Horizontal Pod Autoscaler
k autoscale deployment app --cpu=50% --min=1 --max=5
Custom Load Testing App
main.py creates two types of load:
/: cpu load/mem: memory load
To build and use the image:
# build the image
docker build -t noneofyabusiness/fastapi-hpa:local
# load image into kind
kind load docker-image noneofyabusiness/fastapi-hpa:local
Example HPA manifest
apiVersion: autoscaling/v2
kind: HorizontalPodAutoscaler
metadata:
name: php-apache
spec:
scaleTargetRef:
apiVersion: apps/v1
kind: Deployment
name: php-apache
minReplicas: 1
maxReplicas: 10
metrics:
- type: Resource
resource:
name: cpu
target:
type: Utilization
averageUtilization: 50
Other metric examples
Memory resource metric
- type: Resource
resource:
name: memory
target:
type: AverageValue
averageValue: 500Mi
Pods metric
- type: Pods
pods:
metric:
name: packets-per-second
target:
type: AverageValue
averageValue: 1k
Note: Pod metrics work much like resource metrics, except they only support a target type of AverageValue.
Object metric
- type: Object
object:
metric:
name: requests-per-second
describedObject:
apiVersion: networking.k8s.io/v1
kind: Ingress
name: main-route
target:
type: Value
value: 2k
Note: Object metrics describe a different object in the same namespace instead of describing pods. The metric is not necessarily fetched from that object; it only describes it.

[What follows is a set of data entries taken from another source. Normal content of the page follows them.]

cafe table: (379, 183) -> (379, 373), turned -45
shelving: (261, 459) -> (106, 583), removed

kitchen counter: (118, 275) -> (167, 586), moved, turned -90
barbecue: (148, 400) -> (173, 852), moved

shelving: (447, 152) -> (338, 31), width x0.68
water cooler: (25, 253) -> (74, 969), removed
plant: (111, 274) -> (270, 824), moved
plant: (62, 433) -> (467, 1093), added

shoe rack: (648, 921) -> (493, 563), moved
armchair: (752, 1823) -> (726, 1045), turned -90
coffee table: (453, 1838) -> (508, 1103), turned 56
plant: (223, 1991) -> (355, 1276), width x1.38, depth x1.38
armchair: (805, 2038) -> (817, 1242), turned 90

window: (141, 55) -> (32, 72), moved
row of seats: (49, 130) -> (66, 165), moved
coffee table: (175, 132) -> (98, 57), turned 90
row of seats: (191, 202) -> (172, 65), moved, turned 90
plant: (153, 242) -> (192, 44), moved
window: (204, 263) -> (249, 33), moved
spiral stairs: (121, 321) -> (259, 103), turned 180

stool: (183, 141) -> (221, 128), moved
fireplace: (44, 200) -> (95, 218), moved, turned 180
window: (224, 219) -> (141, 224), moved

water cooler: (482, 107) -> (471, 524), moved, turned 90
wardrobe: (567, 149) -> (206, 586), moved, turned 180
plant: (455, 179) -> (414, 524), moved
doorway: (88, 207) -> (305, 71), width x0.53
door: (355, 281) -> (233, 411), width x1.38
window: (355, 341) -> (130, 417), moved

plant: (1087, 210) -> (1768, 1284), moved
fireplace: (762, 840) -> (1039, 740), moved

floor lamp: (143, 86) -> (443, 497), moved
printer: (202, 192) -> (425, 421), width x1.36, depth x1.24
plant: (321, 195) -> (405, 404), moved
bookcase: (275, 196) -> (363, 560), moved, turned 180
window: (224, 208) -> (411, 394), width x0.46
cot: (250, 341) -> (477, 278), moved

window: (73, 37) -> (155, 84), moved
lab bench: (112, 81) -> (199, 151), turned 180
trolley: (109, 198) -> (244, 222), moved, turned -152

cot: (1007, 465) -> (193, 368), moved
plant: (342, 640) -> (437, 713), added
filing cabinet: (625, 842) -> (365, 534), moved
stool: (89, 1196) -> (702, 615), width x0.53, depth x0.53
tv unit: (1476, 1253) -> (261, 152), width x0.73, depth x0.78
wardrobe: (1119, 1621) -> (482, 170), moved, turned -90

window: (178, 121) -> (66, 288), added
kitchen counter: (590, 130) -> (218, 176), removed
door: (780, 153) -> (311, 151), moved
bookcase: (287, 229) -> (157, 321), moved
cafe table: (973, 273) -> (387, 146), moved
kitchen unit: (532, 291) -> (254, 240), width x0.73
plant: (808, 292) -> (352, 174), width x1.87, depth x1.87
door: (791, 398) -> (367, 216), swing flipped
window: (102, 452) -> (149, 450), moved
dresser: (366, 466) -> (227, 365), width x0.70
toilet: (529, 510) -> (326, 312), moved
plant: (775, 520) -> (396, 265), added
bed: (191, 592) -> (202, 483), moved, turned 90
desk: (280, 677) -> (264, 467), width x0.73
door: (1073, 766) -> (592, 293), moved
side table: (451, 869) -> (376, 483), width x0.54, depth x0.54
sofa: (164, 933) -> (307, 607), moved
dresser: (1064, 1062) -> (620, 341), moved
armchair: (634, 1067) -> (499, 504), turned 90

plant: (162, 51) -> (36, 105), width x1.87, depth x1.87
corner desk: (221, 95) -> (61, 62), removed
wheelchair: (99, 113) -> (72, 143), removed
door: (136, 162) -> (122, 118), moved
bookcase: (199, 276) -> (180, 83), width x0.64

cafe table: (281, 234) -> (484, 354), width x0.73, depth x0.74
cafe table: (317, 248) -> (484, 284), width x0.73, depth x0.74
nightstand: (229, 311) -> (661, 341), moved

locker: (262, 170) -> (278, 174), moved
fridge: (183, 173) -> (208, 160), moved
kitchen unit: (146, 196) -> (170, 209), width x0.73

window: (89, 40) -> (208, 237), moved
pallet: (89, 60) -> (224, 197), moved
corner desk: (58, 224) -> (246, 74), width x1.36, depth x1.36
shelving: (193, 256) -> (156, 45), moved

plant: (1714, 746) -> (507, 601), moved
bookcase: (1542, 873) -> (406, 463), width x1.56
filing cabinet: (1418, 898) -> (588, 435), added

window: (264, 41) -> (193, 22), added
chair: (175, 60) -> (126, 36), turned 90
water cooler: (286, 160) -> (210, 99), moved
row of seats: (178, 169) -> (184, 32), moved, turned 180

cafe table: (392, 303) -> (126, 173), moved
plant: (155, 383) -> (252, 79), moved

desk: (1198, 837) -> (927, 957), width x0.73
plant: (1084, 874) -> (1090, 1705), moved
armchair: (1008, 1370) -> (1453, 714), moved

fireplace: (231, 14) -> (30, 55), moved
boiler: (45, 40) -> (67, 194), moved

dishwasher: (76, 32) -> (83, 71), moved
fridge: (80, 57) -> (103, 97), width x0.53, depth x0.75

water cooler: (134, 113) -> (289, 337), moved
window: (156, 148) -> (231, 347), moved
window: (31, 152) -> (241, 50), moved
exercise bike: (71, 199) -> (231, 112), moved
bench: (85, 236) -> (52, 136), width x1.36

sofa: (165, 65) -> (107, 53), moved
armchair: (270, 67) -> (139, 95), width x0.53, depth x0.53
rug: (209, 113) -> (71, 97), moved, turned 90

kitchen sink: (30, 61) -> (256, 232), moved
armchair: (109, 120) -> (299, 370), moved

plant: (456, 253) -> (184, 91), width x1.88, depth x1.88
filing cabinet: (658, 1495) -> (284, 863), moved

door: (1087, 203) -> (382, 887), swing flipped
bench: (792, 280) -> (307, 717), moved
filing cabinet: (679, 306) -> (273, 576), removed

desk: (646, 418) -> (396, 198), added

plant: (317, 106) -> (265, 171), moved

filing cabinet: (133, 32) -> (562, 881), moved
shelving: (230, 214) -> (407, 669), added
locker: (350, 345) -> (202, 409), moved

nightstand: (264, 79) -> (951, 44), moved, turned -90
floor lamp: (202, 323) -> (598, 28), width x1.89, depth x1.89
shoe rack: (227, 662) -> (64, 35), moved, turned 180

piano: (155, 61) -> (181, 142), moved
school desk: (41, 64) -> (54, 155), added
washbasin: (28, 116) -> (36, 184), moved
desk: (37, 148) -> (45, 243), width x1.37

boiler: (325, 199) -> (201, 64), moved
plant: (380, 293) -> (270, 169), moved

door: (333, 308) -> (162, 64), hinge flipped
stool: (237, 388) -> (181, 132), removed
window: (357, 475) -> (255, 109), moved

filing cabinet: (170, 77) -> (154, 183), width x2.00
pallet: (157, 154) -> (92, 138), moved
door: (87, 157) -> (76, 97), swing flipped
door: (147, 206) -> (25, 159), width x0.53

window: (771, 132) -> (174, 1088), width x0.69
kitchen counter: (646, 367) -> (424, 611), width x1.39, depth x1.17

TODO: Custom metrics with Prometheus + KEDA (implement later)
Custom metrics (Pods and Object types above) require extra infrastructure — the native HPA can't read them on its own.
How the stack works
App (/metrics endpoint, Prometheus format)
↓ scraped by
Prometheus
↓ queried by
prometheus-adapter OR KEDA
↓ served to
Kubernetes HPA / KEDA ScaledObject
KEDA (Kubernetes Event-Driven Autoscaler) is an easier alternative to setting up prometheus-adapter manually. It installs as a CRD and handles the bridge between Prometheus (or other sources like Kafka, RabbitMQ, etc.) and the HPA for you.
What the app needs to expose
The app must expose a /metrics endpoint in Prometheus text format. Use prometheus_client (Python):
from prometheus_client import Counter, make_asgi_app
REQUEST_COUNT = Counter("app_requests_total", "Total requests", ["endpoint"])
# mount at /metrics so Prometheus can scrape it
app.mount("/metrics", make_asgi_app())
Each endpoint increments the counter. Prometheus then computes rate(app_requests_total[1m]) → requests/sec.